===== Data in this exercise

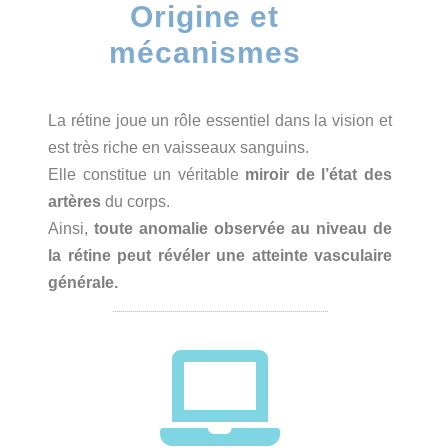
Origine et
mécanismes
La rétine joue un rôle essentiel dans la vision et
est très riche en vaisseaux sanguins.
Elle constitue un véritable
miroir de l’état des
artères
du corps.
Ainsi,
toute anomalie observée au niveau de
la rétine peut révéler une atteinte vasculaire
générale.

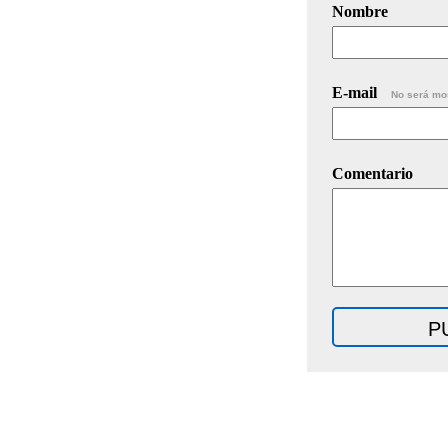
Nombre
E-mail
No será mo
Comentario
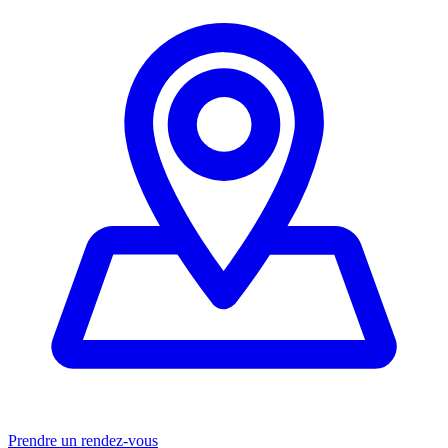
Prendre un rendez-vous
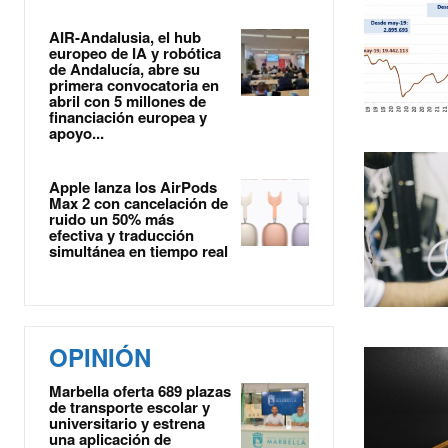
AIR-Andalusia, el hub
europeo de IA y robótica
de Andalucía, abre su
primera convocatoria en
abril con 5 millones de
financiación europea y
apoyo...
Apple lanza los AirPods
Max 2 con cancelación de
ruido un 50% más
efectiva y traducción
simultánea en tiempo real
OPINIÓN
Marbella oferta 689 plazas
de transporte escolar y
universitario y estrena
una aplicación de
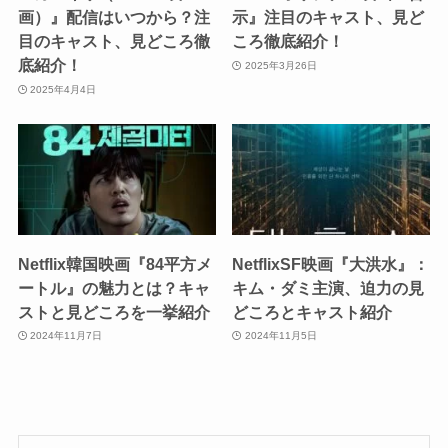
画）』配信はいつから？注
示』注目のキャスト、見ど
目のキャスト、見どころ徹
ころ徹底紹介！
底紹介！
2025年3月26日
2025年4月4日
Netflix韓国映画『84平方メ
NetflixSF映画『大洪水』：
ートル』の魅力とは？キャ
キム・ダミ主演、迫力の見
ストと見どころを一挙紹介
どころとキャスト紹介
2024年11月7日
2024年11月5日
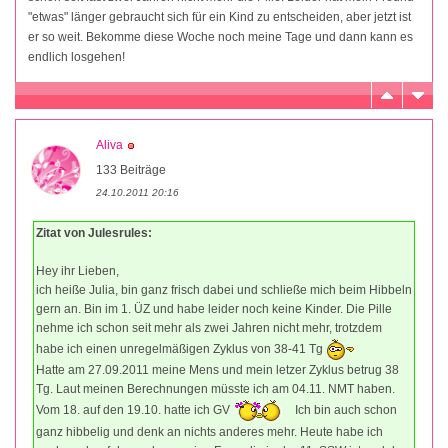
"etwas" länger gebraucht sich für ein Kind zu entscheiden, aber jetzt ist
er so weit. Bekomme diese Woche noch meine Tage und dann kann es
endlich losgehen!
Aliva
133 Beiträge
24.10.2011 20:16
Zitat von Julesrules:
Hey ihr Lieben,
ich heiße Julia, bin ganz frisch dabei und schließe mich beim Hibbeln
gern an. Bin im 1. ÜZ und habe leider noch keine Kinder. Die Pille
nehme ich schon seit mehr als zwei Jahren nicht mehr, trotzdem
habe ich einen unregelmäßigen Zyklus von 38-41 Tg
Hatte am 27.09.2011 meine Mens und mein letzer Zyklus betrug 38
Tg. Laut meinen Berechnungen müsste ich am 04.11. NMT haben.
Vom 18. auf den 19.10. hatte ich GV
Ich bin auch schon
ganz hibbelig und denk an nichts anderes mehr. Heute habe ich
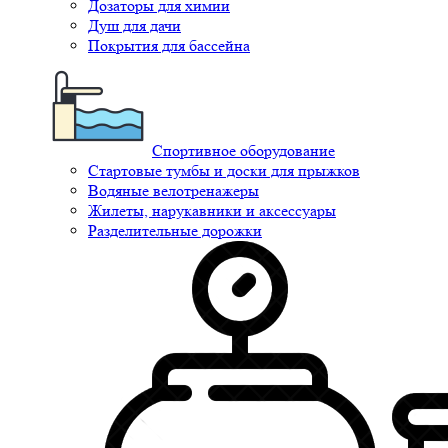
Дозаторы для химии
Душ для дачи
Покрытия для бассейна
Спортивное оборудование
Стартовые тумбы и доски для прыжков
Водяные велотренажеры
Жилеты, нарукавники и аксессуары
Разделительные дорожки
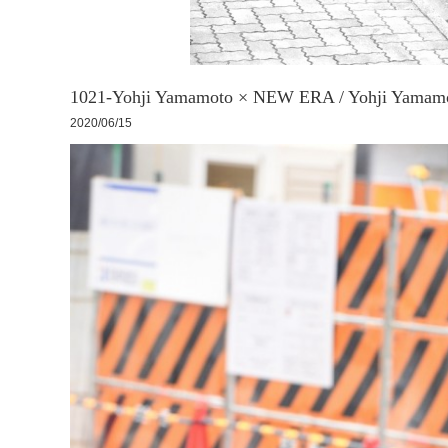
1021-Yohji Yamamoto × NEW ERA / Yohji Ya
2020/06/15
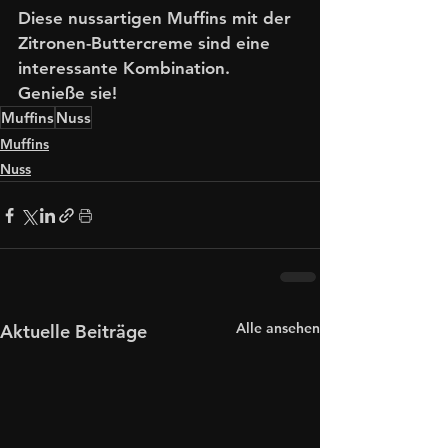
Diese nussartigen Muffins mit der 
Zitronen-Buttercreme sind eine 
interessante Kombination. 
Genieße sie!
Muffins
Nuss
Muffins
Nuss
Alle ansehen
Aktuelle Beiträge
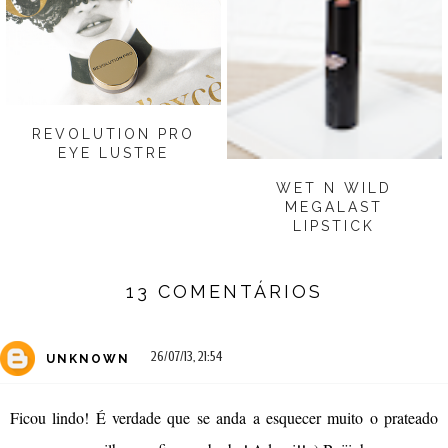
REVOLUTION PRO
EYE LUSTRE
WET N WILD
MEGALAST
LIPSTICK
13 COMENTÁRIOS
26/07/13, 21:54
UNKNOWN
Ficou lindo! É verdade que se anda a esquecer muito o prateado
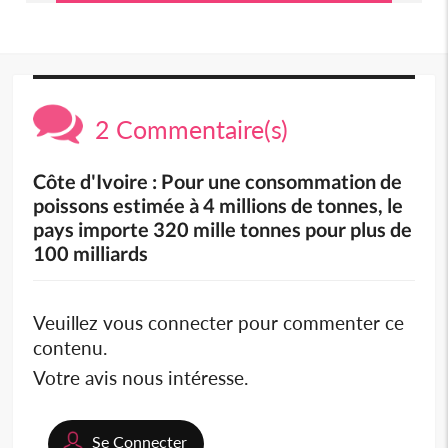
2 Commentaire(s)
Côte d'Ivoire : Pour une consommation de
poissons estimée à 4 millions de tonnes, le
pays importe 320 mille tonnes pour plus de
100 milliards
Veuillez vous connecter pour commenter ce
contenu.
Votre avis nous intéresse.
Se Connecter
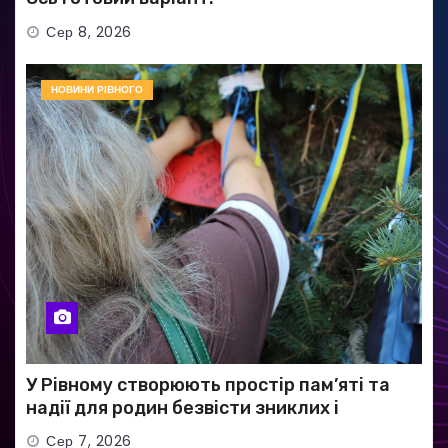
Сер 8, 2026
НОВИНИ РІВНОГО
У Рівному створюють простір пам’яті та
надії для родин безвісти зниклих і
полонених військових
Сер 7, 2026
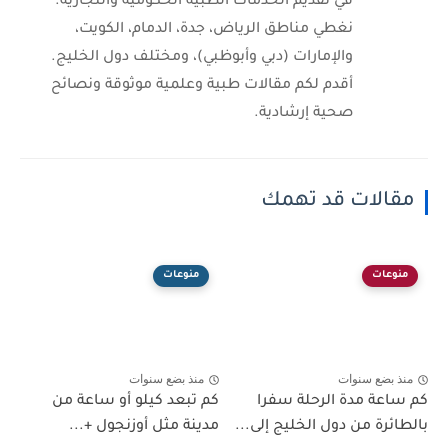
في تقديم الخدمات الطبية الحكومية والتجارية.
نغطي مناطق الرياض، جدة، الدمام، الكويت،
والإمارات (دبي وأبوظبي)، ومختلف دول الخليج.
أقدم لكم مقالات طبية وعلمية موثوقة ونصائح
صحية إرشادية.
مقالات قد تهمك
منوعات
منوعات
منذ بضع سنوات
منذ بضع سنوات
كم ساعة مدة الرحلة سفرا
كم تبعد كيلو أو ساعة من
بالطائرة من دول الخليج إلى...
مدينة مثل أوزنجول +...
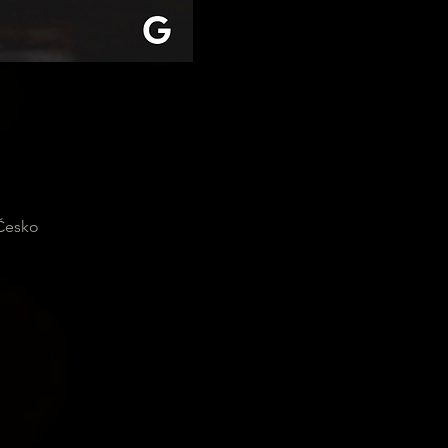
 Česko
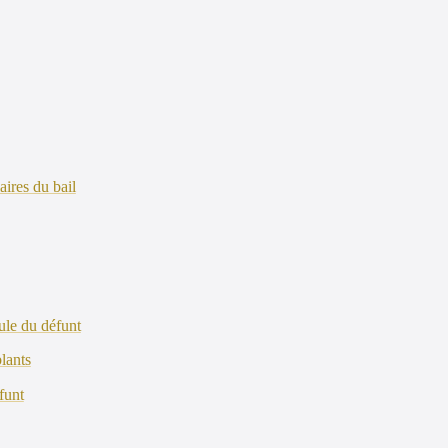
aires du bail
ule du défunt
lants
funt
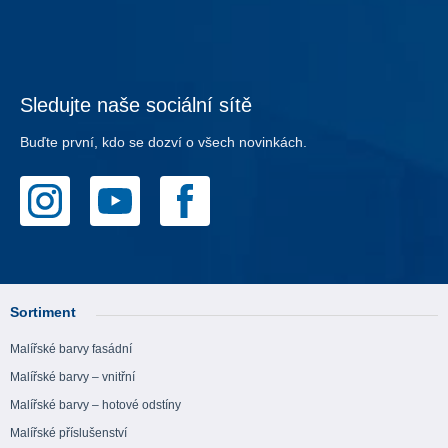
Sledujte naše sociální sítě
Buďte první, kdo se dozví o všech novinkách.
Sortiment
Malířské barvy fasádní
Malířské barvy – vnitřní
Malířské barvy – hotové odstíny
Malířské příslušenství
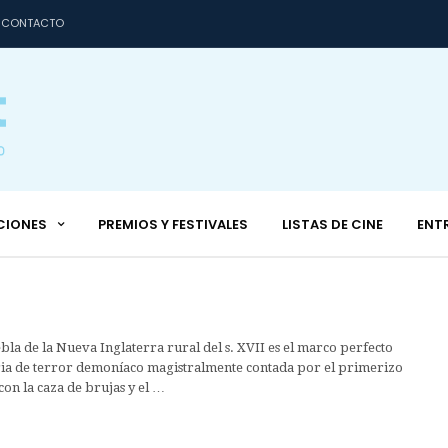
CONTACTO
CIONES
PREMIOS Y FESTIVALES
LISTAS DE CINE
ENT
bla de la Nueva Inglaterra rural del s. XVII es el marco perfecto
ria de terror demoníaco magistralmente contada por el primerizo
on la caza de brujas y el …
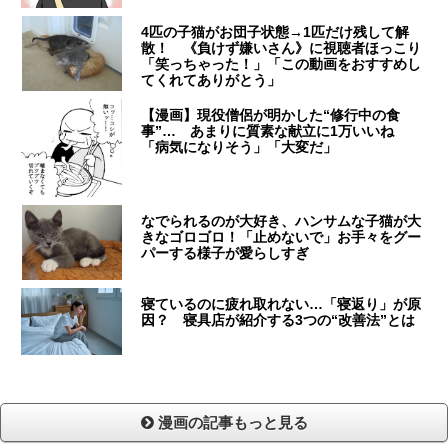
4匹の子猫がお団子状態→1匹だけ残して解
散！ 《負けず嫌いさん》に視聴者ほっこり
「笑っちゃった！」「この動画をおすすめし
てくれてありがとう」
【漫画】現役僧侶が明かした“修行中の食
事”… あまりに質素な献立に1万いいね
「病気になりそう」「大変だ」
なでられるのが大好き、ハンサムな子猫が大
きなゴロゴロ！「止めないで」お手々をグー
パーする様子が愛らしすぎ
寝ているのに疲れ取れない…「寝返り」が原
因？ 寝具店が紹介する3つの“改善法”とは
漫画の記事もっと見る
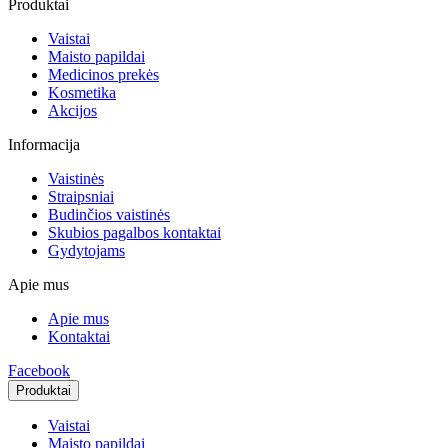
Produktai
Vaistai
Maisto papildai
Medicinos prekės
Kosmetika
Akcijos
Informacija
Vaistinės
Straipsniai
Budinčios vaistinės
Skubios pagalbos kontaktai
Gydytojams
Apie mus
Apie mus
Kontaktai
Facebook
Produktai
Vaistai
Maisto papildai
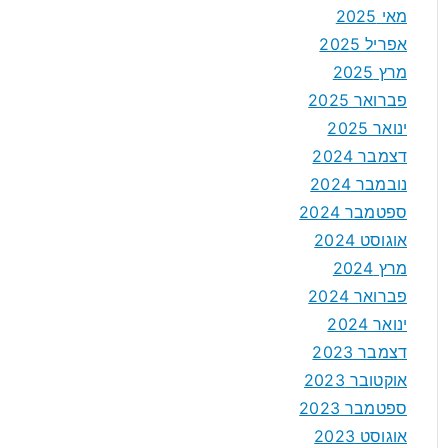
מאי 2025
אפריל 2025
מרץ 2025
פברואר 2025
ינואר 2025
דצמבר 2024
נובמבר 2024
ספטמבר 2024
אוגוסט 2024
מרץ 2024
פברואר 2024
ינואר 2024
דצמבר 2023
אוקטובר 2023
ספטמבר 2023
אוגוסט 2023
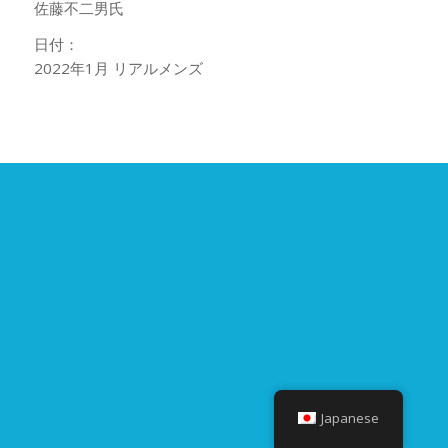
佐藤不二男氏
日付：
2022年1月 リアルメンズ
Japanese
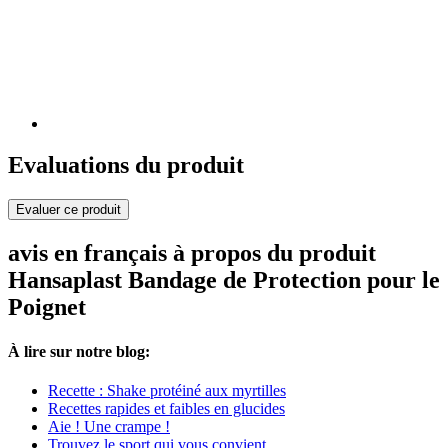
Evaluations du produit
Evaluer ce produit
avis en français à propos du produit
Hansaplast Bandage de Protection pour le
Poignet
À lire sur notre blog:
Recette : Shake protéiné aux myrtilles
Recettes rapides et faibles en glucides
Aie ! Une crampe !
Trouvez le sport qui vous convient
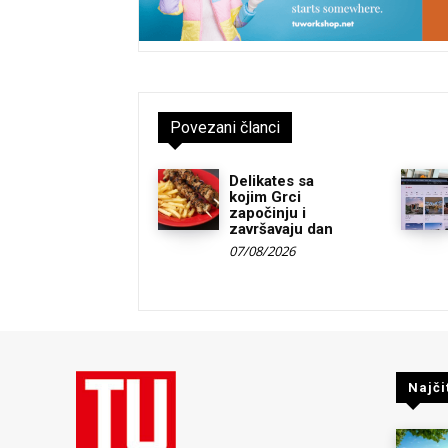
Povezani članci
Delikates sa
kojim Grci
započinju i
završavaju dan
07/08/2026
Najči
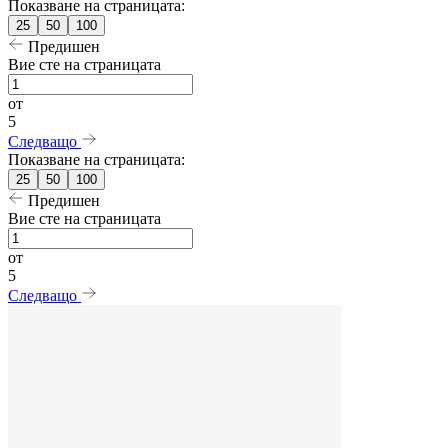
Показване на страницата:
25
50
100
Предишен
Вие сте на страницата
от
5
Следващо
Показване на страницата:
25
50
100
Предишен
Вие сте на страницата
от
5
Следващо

==========

◆ **Problem statement**: Look for the word "tonnes" in the data, then return every line that contains it.

◆ **Answer to this exercise**:
poissons estimée à 4 millions de tonnes, le
pays importe 320 mille tonnes pour plus de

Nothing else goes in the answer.